Similarly, you can also apply several converters at once to the same field:

  1. array(
  2. 	1 => array(
  3. 		'Text/LatinUTF8',
  4. 		'DateTime/EnglishISO'
  5. 	)
  6. )

It would convert the data of the second CSV field first to UTF-8 and afterwards try to translate it to an ISO date format.

Keep in mind that the position of the CSV fields start at zero (0). If you only need to convert a few fields, you don't have to configure all fields. Only specify the positions in the array you really need!

The available converter objects are named "MW_Convert_<type>_<conversion>" where <type> is the data type and <conversion> the way of the conversion.

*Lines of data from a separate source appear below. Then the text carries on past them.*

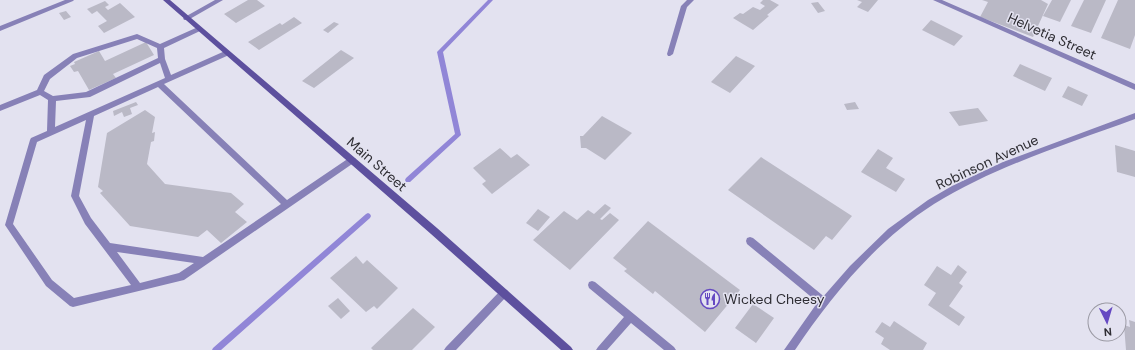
<svg xmlns="http://www.w3.org/2000/svg" width="1135" height="350" font-family="'DM Sans',sans-serif">
<rect width="100%" height="100%" fill="#e3e2f0"/>
<g fill="none" stroke-linecap="round" stroke-linejoin="round">
<path fill="#9186d7" fill-rule="evenodd" d="M488 0H493L443 52 461 135 410 182H406L405 180 406 178 455 134 437 52Z
M368 213 370 214 371 216 370 218 221 350H212L213 348 366 214Z"/>
</g>
<path fill="#bab9c6" d="M248 0H257L265 6 236 23 224 14Z
M763 0H770L779 5 767 15 769 16 753 30 733 18 740 13 743 14 753 7 760 10 765 6 760 3Z
M857 0H878L868 12 857 7 862 2Z
M982 0H1041L1048 4 1033 37 980 17 988 2Z
M1052 0H1071L1060 22 1043 16Z
M1084 0H1106L1091 33 1071 26Z
M1118 0H1135V35L1130 49 1101 38Z
M105 1 109 5 105 7 108 10 120 3 135 17 104 33 98 26 107 21 97 11 92 14 87 9Z
M818 2 825 11 818 13 811 3Z
M66 11 71 17 64 20 59 13Z
M294 17 302 23 259 50 248 42 280 23 282 25Z
M931 20 963 36 954 46 922 30Z
M334 22 339 24 328 33 323 30Z
M146 42 154 55 113 74 116 78 89 90 78 71 74 72 70 66 75 64 74 62 99 51 105 61Z
M341 50 354 58 314 88 302 81Z
M736 56 755 66 730 93 711 82Z
M1020 64 1052 78 1045 91 1013 76Z
M1068 86 1088 95 1082 106 1062 97Z
M136 102 138 105 130 108 132 114 124 117 122 112 114 116 113 111Z
M855 102 859 109 847 110 844 104Z
M978 108 988 121 959 126 949 112Z
M145 110 155 117 152 133 155 132 154 141 151 142 147 164 165 184 231 193 244 204 235 212 247 222 221 243 207 230 198 237 130 226 100 193 103 191 98 187 107 133Z
M602 116 632 133 605 160 586 148H581L580 136H583Z
M1115 145 1135 151V177L1117 172Z
M500 148 511 158 517 154 530 165 492 194 482 184 486 181 473 168Z
M878 149 893 158 886 168 905 179 896 192 861 172Z
M761 157 852 216 832 240 826 236 814 250 728 190Z
M605 204 611 208 600 219 602 220 610 213 619 220 570 270 533 240 564 211 577 220 588 210 594 214Z
M538 209 550 217 538 231 526 223Z
M648 221 740 290 705 332 655 291 653 294 624 271 627 269 613 258Z
M356 256 363 264 367 260 398 288 377 309 374 306 366 312 330 278Z
M958 265 967 272 959 283 963 286 949 306 965 317 959 326 928 305 936 293 924 285 937 266 951 275Z
M338 298 350 311 341 319 328 306Z
M1101 303 1114 307 1115 310H1102Z
M753 304 774 318 756 343 735 328Z
M413 308 435 327 412 350H373L371 348Z
M1129 320 1135 322V350H1126L1124 325 1130 327Z
M894 321 927 343 923 350H890L881 344 884 338 875 332 882 322 890 327Z"/>
<g fill="none" stroke-linecap="round" stroke-linejoin="round">
<path fill="#8781b7" fill-rule="evenodd" d="M198 27 201 29 200 31 164 48 165 59 171 75 225 51H229L230 53 229 55 164 84 287 200 349 158H355L356 160 355 162 184 280 73 307 70 306 46 286 5 225 30 140 31 138 47 131 48 100 40 95 0 111V105L37 90 44 75 73 54 137 34 160 44ZM137 39 157 48 158 58 86 92 53 96 44 91 50 79 77 58ZM160 63 165 78 55 127 56 101 90 97ZM158 87 281 204 203 257 110 243 91 218 79 196 94 116ZM86 120 71 196 85 224 131 285 74 298 52 280 13 224 37 142ZM117 252 194 263 179 273 140 283Z
M750 237 753 238 827 299 829 302 827 305 824 306 821 305 747 244 746 241 747 238Z
M592 281 595 282 674 347 676 350H664L631 323 607 350H596L598 347 624 317 589 288 588 285 589 282Z
M504 289 507 290 509 293 507 296 456 350H444L446 347 501 290Z"/>
<path fill="#8781b7" fill-rule="evenodd" d="M65 0H74L73 1 0 31V26Z
M215 0H223L188 20H184L183 18Z
M687 0H694L687 7 673 54 670 56H668L667 54 681 6Z
M933 0H942L1135 84V90Z
M1135 113V119C1067 144 996 166 934 204 877 240 832 295 795 350H784L815 306 850 266 888 229 928 200 952 186 1003 162Z"/>
<path fill="#5d509e" fill-rule="evenodd" d="M163 0H170L437 228 571 347 573 350H561L431 234Z"/>
</g>
<defs>
<symbol id="restaurant-ring" viewBox="-11 -11 22 22"><circle r="9.5" fill="#e3e2f0" stroke="#6549c2" stroke-width="1.5"/><path d="M-5-6h1v4h1v-4h1v4h1v-4h1v5L-1.5 .5V6h-2V.5L-5-1ZM5-6V6H3V1.5H1.5Q1.5-4 5-6Z" fill="#6549c2"/></symbol>
</defs>
<g fill-rule="evenodd">
<use href="#restaurant-ring" x="699" y="288" width="22" height="22"/>
</g>
<g text-anchor="middle" stroke-width="3" stroke-linejoin="round" paint-order="stroke">
<g font-size="14" fill="#2e2d33" stroke="#e3e2f0">
<text transform="translate(1052 36) rotate(24)" y="5">Helvetia Street</text>
<text transform="translate(987 162) rotate(-25)" y="5">Robinson Avenue</text>
<text transform="translate(377 164) rotate(41)" y="5">Main Street</text>
</g>
<g font-size="14" fill="#2e2d33" stroke="#e3e2f0" text-anchor="start">
<text x="724" y="304">Wicked Cheesy</text>
</g>
</g>
<g transform="translate(1107 322) rotate(175)"><circle r="19" fill="#e3e2f0" stroke="#9b9aa4"/>
<path d="M0-3L7 15L0 10L-7 15Z" fill="#6549c2"/>
<text y="-6" font-size="11" font-weight="bold" text-anchor="middle" fill="#2e2d33">N</text>
</g>
</svg>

In the configuration, the type and conversion must be separated by a slash (<type>/<conversion>).

To create your own custom converter, you can use the UTF-8 converter class as skeleton:

  1. namespace Aimeos\MW\Convert\Text;
  2.  
  3. class LatinUTF8 implements \Aimeos\MW\Convert\Interface
  4. {
  5. 	/**
  6. 	 * Translates a value to another one.
  7. 	 *
  8. 	 * @param mixed $value Value to translate
  9. 	 * @return mixed Translated value
  10. 	 */
  11. 	public function translate( $value )
  12. 	{
  13. 		return utf8_encode( $value );
  14. 	}
  15.  
  16. 	/**
  17. 	 * Reverses the translation of the value.
  18. 	 *
  19. 	 * @param mixed $value Value to reverse
  20. 	 * @return mixed Reversed translation
  21. 	 */
  22. 	public function reverse( $value )
  23. 	{
  24. 		return utf8_decode( $value );
  25. 	}
  26. }

The reverse() method isn't necessary for the catalog importer, but the converter classes are used for the search plugins as well which translates data to keep the defined semantics.

Backups

After a CSV file was imported successfully, you can move it to another location, so it won't be imported again and isn't overwritten by the next file that is stored at the same location in the file system. You should use an absolute path for the controller/jobs/catalog/import/csv/backup setting to be sure but can be relative path if you absolutely know from where the job will be executed from.

The name of the new backup location can contain placeholders understood by the PHP strftime() function to create dynamic paths, e.g. "backup/%Y-%m-%d" which would create "backup/2000-01-01". For more information about the strftime() placeholders, please have a look into the PHP documentation of strftime() function.

If no backup name is configured, the file or directory won't be moved away. Please make also sure that the parent directory and the new directory are writable so the file or directory could be moved.